[Transcribed page contents]
▽
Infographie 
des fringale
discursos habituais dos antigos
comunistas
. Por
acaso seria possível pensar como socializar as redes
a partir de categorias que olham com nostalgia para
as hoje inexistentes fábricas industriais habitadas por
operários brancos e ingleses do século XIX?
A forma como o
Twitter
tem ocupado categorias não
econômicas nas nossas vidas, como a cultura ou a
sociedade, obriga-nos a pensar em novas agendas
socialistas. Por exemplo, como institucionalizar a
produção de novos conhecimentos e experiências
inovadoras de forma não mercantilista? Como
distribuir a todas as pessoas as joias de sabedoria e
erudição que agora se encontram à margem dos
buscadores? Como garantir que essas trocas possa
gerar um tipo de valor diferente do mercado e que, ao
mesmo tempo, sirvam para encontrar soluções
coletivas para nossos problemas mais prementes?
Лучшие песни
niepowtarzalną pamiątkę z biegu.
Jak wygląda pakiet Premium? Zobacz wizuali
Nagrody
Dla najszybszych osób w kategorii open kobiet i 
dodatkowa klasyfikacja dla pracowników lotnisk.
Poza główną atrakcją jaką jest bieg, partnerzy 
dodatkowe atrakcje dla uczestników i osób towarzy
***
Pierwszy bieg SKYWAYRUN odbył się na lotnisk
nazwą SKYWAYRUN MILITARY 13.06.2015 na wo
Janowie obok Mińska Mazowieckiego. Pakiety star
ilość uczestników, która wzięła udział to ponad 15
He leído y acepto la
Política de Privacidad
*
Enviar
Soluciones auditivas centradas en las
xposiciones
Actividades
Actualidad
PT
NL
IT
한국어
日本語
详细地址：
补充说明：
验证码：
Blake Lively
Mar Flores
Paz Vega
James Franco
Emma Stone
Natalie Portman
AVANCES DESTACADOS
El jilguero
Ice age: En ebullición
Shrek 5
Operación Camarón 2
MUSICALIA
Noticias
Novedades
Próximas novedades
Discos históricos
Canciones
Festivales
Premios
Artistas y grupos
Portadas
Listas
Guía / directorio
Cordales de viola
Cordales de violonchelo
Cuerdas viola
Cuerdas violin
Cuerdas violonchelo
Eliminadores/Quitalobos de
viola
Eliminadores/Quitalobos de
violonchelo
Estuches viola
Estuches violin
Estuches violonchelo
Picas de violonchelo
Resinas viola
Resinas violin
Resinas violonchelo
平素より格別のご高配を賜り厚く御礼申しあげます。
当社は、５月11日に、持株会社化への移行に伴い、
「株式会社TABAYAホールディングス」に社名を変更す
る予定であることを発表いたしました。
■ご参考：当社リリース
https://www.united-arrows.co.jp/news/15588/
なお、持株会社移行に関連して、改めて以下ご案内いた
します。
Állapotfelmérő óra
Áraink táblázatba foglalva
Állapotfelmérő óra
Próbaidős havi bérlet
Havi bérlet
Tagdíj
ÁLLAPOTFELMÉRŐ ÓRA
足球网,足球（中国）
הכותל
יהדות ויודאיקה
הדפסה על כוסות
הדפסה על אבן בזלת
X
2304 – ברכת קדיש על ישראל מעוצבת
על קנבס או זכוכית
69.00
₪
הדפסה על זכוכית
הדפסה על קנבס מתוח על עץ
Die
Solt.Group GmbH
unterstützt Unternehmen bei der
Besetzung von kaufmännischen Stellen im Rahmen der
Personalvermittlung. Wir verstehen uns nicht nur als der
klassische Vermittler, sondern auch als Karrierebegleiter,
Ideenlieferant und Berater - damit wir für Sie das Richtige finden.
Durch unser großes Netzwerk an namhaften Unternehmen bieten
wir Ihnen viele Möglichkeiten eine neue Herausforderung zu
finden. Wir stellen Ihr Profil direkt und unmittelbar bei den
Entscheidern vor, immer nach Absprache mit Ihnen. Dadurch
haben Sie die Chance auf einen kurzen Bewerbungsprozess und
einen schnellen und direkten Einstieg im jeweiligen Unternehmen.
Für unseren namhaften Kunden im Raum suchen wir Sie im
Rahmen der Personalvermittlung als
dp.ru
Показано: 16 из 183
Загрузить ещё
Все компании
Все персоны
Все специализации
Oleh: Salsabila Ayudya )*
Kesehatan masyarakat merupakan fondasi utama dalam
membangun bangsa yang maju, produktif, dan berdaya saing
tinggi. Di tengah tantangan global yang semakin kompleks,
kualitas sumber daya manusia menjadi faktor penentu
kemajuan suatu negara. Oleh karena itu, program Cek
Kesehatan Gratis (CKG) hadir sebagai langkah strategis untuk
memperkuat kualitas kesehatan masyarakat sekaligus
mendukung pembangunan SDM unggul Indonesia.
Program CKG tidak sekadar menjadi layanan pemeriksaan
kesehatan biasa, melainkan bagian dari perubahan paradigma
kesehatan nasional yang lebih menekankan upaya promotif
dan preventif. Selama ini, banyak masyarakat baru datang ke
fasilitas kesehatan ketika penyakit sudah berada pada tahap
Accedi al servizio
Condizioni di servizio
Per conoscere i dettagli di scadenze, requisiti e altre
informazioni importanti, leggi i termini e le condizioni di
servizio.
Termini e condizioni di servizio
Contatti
△
Instructions for the task:
Copy the entries word for word. Leave nothing out.

Worked solution:
Infographie 
des fringale
discursos habituais dos antigos
comunistas
. Por
acaso seria possível pensar como socializar as redes
a partir de categorias que olham com nostalgia para
as hoje inexistentes fábricas industriais habitadas por
operários brancos e ingleses do século XIX?
A forma como o
Twitter
tem ocupado categorias não
econômicas nas nossas vidas, como a cultura ou a
sociedade, obriga-nos a pensar em novas agendas
socialistas. Por exemplo, como institucionalizar a
produção de novos conhecimentos e experiências
inovadoras de forma não mercantilista? Como
distribuir a todas as pessoas as joias de sabedoria e
erudição que agora se encontram à margem dos
buscadores? Como garantir que essas trocas possa
gerar um tipo de valor diferente do mercado e que, ao
mesmo tempo, sirvam para encontrar soluções
coletivas para nossos problemas mais prementes?
Лучшие песни
niepowtarzalną pamiątkę z biegu.
Jak wygląda pakiet Premium? Zobacz wizuali
Nagrody
Dla najszybszych osób w kategorii open kobiet i 
dodatkowa klasyfikacja dla pracowników lotnisk.
Poza główną atrakcją jaką jest bieg, partnerzy 
dodatkowe atrakcje dla uczestników i osób towarzy
***
Pierwszy bieg SKYWAYRUN odbył się na lotnisk
nazwą SKYWAYRUN MILITARY 13.06.2015 na wo
Janowie obok Mińska Mazowieckiego. Pakiety star
ilość uczestników, która wzięła udział to ponad 15
He leído y acepto la
Política de Privacidad
*
Enviar
Soluciones auditivas centradas en las
xposiciones
Actividades
Actualidad
PT
NL
IT
한국어
日本語
详细地址：
补充说明：
验证码：
Blake Lively
Mar Flores
Paz Vega
James Franco
Emma Stone
Natalie Portman
AVANCES DESTACADOS
El jilguero
Ice age: En ebullición
Shrek 5
Operación Camarón 2
MUSICALIA
Noticias
Novedades
Próximas novedades
Discos históricos
Canciones
Festivales
Premios
Artistas y grupos
Portadas
Listas
Guía / directorio
Cordales de viola
Cordales de violonchelo
Cuerdas viola
Cuerdas violin
Cuerdas violonchelo
Eliminadores/Quitalobos de
viola
Eliminadores/Quitalobos de
violonchelo
Estuches viola
Estuches violin
Estuches violonchelo
Picas de violonchelo
Resinas viola
Resinas violin
Resinas violonchelo
平素より格別のご高配を賜り厚く御礼申しあげます。
当社は、５月11日に、持株会社化への移行に伴い、
「株式会社TABAYAホールディングス」に社名を変更す
る予定であることを発表いたしました。
■ご参考：当社リリース
https://www.united-arrows.co.jp/news/15588/
なお、持株会社移行に関連して、改めて以下ご案内いた
します。
Állapotfelmérő óra
Áraink táblázatba foglalva
Állapotfelmérő óra
Próbaidős havi bérlet
Havi bérlet
Tagdíj
ÁLLAPOTFELMÉRŐ ÓRA
足球网,足球（中国）
הכותל
יהדות ויודאיקה
הדפסה על כוסות
הדפסה על אבן בזלת
X
2304 – ברכת קדיש על ישראל מעוצבת
על קנבס או זכוכית
69.00
₪
הדפסה על זכוכית
הדפסה על קנבס מתוח על עץ
Die
Solt.Group GmbH
unterstützt Unternehmen bei der
Besetzung von kaufmännischen Stellen im Rahmen der
Personalvermittlung. Wir verstehen uns nicht nur als der
klassische Vermittler, sondern auch als Karrierebegleiter,
Ideenlieferant und Berater - damit wir für Sie das Richtige finden.
Durch unser großes Netzwerk an namhaften Unternehmen bieten
wir Ihnen viele Möglichkeiten eine neue Herausforderung zu
finden. Wir stellen Ihr Profil direkt und unmittelbar bei den
Entscheidern vor, immer nach Absprache mit Ihnen. Dadurch
haben Sie die Chance auf einen kurzen Bewerbungsprozess und
einen schnellen und direkten Einstieg im jeweiligen Unternehmen.
Für unseren namhaften Kunden im Raum suchen wir Sie im
Rahmen der Personalvermittlung als
dp.ru
Показано: 16 из 183
Загрузить ещё
Все компании
Все персоны
Все специализации
Oleh: Salsabila Ayudya )*
Kesehatan masyarakat merupakan fondasi utama dalam
membangun bangsa yang maju, produktif, dan berdaya saing
tinggi. Di tengah tantangan global yang semakin kompleks,
kualitas sumber daya manusia menjadi faktor penentu
kemajuan suatu negara. Oleh karena itu, program Cek
Kesehatan Gratis (CKG) hadir sebagai langkah strategis untuk
memperkuat kualitas kesehatan masyarakat sekaligus
mendukung pembangunan SDM unggul Indonesia.
Program CKG tidak sekadar menjadi layanan pemeriksaan
kesehatan biasa, melainkan bagian dari perubahan paradigma
kesehatan nasional yang lebih menekankan upaya promotif
dan preventif. Selama ini, banyak masyarakat baru datang ke
fasilitas kesehatan ketika penyakit sudah berada pada tahap
Accedi al servizio
Condizioni di servizio
Per conoscere i dettagli di scadenze, requisiti e altre
informazioni importanti, leggi i termini e le condizioni di
servizio.
Termini e condizioni di servizio
Contatti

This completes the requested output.